**Work to complete:**
Return the run of lines below that opens with the line containing "hfov_deg: 46.8" and closes with the line containing "exposure_s: 1/17", keeping each one exact.

----

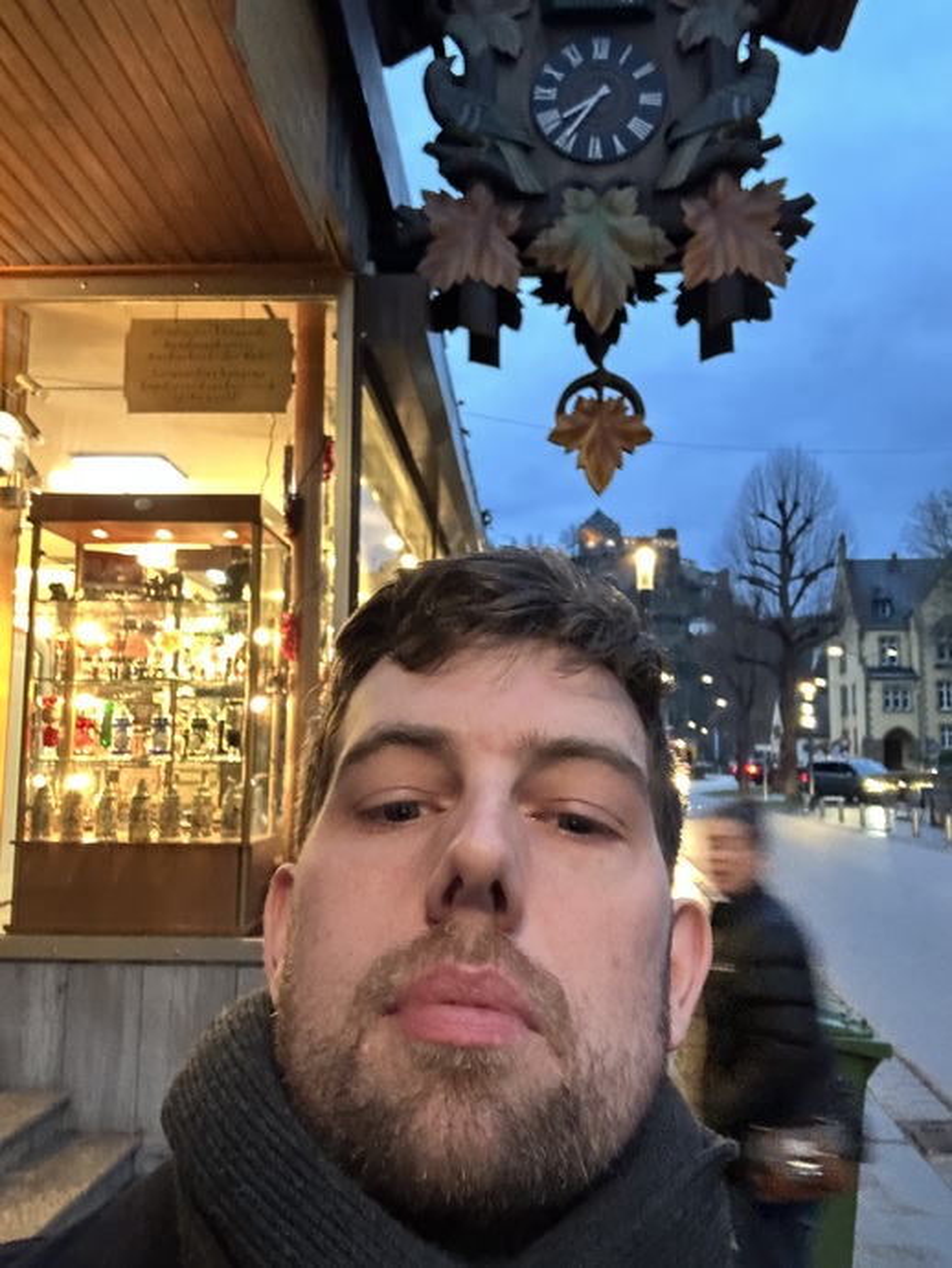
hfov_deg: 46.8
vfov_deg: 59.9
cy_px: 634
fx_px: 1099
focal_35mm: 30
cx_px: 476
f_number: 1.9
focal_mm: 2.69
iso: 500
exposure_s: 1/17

----

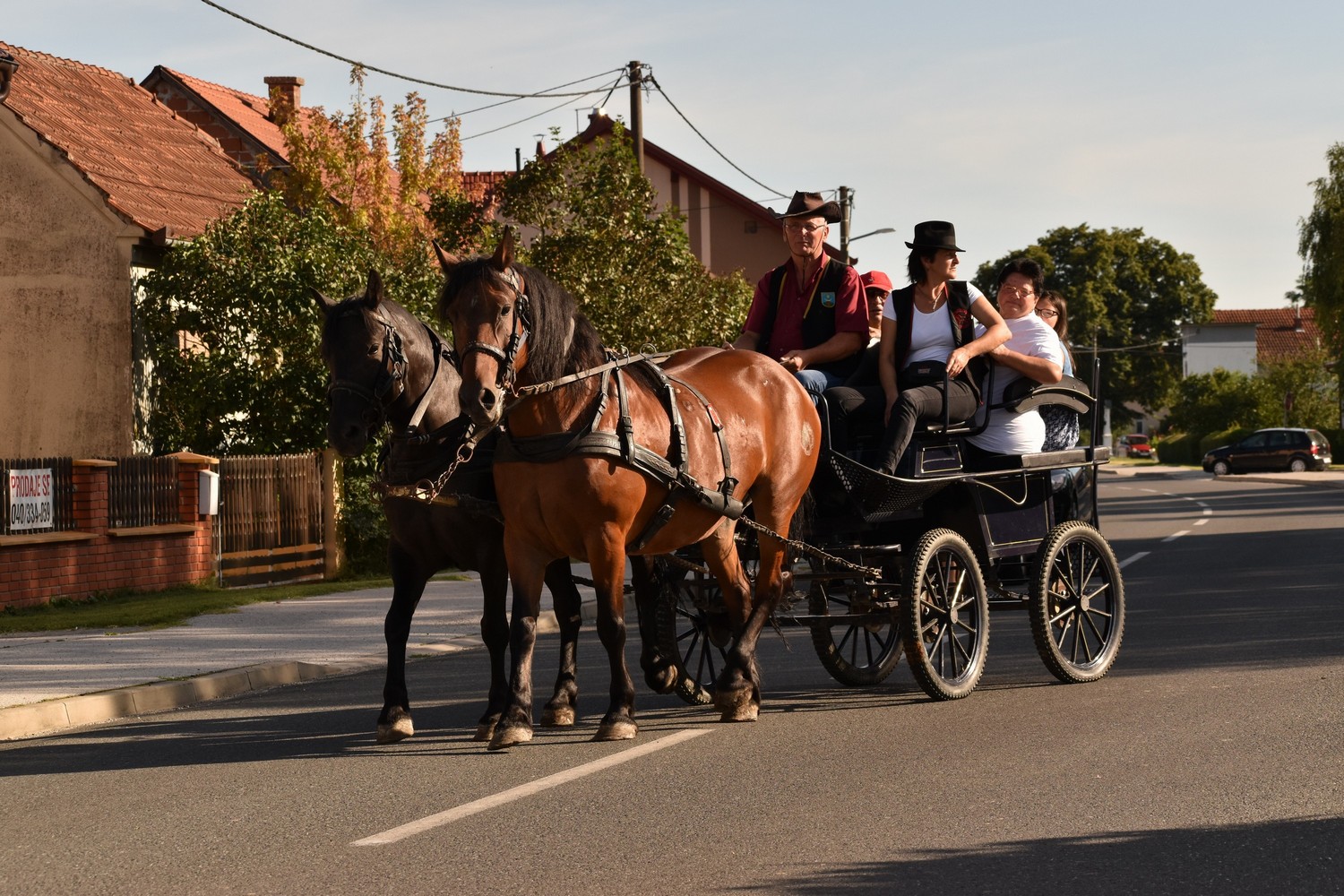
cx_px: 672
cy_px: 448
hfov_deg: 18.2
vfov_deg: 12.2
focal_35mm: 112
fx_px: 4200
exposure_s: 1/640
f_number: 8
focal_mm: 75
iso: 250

----

**Response below:**
hfov_deg: 46.8
vfov_deg: 59.9
cy_px: 634
fx_px: 1099
focal_35mm: 30
cx_px: 476
f_number: 1.9
focal_mm: 2.69
iso: 500
exposure_s: 1/17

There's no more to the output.